A new report by the monitoring website Medialogia claims that traffic to Telegram’s channels fell by 76.5 percent in the week after Russia started blocking the instant messenger. Medialogia says it counted the number of views on posts by the network’s 158,000 most active channels between April 16 (when Roskomnadzor started blocking Telegram) and April 23, finding that the total fell from almost 47 million to just more than 11 million.

The same study found that traffic to Telegram’s “top 100 channels” was more resilient, falling only 23 percent. These top channels have also gone from making up just seven percent of Telegram’s overall channel views to a whopping 24 percent.

“Comparing the number of views on posts after Telegram was blocked with the day Telegram was blocked”

Another monitoring website called Telegram Analytics has objected to Medialogia’s methodology. On April 23, Telegram Analytics published research showing that subscriptions to Russian Telegram channels grew 23 percent between April 8 and 22, and the cumulative reach of this content grew by 15 percent. Telegram Analytics tracks 40,000 Russian-language Telegram channels that draw 140-200 million daily views.

*Required actions*
(1) Reproduce the passage about Telegram channel traffic, starting at "The same study" and ending at "million daily views.", but swap "methodology" for "counting method".
(2) Write the next part of the passage about Telegram channel traffic after the Russian block, picking up where it stops.

*Given records*
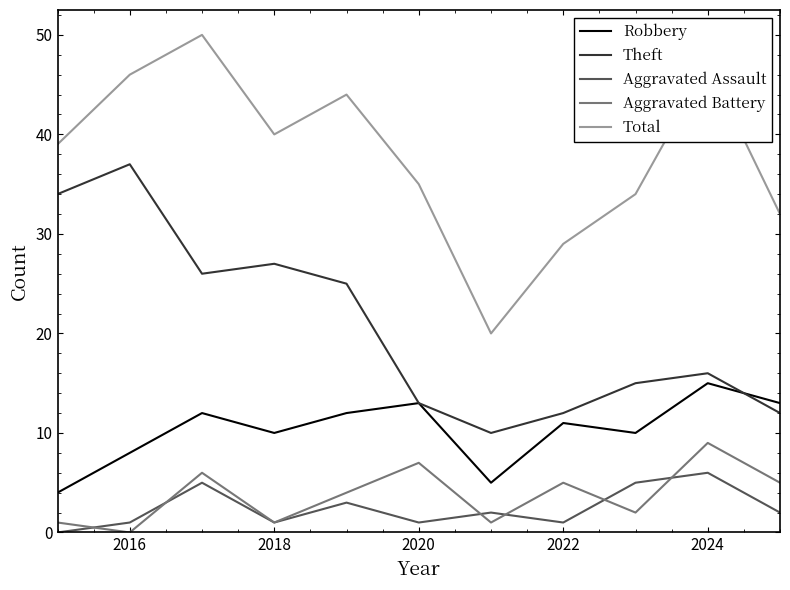

What is the sum of all Theft values?

227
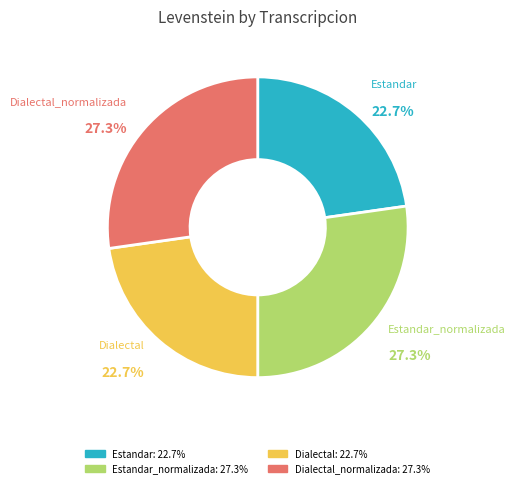

Approximately how many times larger is the value at Dialectal_normalizada compared to Estandar?

1.2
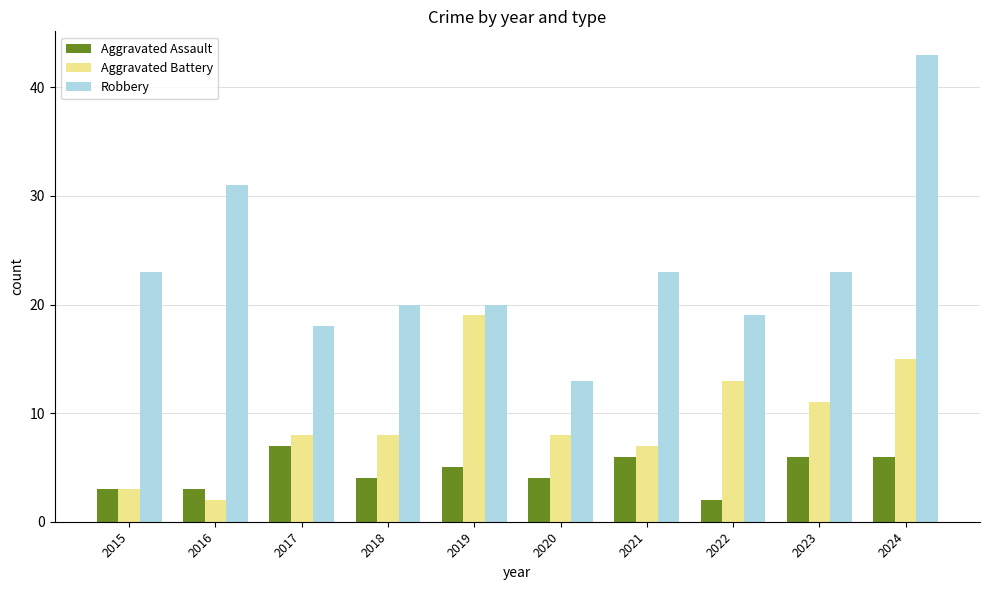

Is it true that Aggravated Assault equals 3 at 2016?

True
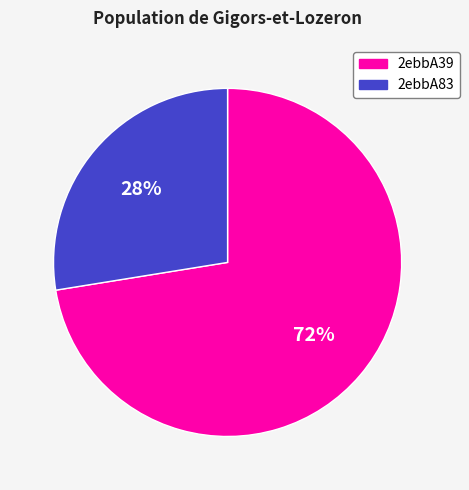

Rank the categories by value from lowest to highest.

2ebbA83, 2ebbA39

*Exercise results*
(1)
The same study found that traffic to Telegram’s “top 100 channels” was more resilient, falling only 23 percent. These top channels have also gone from making up just seven percent of Telegram’s overall channel views to a whopping 24 percent.

“Comparing the number of views on posts after Telegram was blocked with the day Telegram was blocked”

Another monitoring website called Telegram Analytics has objected to Medialogia’s counting method. On April 23, Telegram Analytics published research showing that subscriptions to Russian Telegram channels grew 23 percent between April 8 and 22, and the cumulative reach of this content grew by 15 percent. Telegram Analytics tracks 40,000 Russian-language Telegram channels that draw 140-200 million daily views.

(2)
“So they’ve got four times more channels, but three times fewer views? What gives?” Telegram Analytics wrote on Wednesday, also faulting Medialogia for using April 16 (the first day that Russia started blocking Telegram) as a basis of comparison. “Activity on the channels that day was crazy. The number of views was 30 million higher than usual,” Telegram Analytics says. The website also suspects that Medialogia counted views on channels that aren’t written in Russian, which Telegram Analytics says shouldn’t factor into a study of the impact of Russian censorship.

How could these statistics differ so dramatically?

Telegram doesn't publish traffic statistics, so the number of views on content posted by channels has to be counted manually. Telegram Analytics relies on volunteers to count the traffic to 40,000 Russian-language channels. Medialogia confirmed to Meduza that its analysis of 150,000 channels includes Russian-language channels “and open chats bots.”

These two monitoring projects also count differently: Medialogia only counts same-day views, while Telegram Analytics updates its figures on a channel's 100 most recent posts to account for readers who come late to new content. This is why Medialogia tracks so many more channels but records so many fewer views.

So which measure is better?

Both approaches count what they say they do, but Medialogia's system is more vulnerable to random fluctuations in traffic and the timing and quantity of posts on a particular day.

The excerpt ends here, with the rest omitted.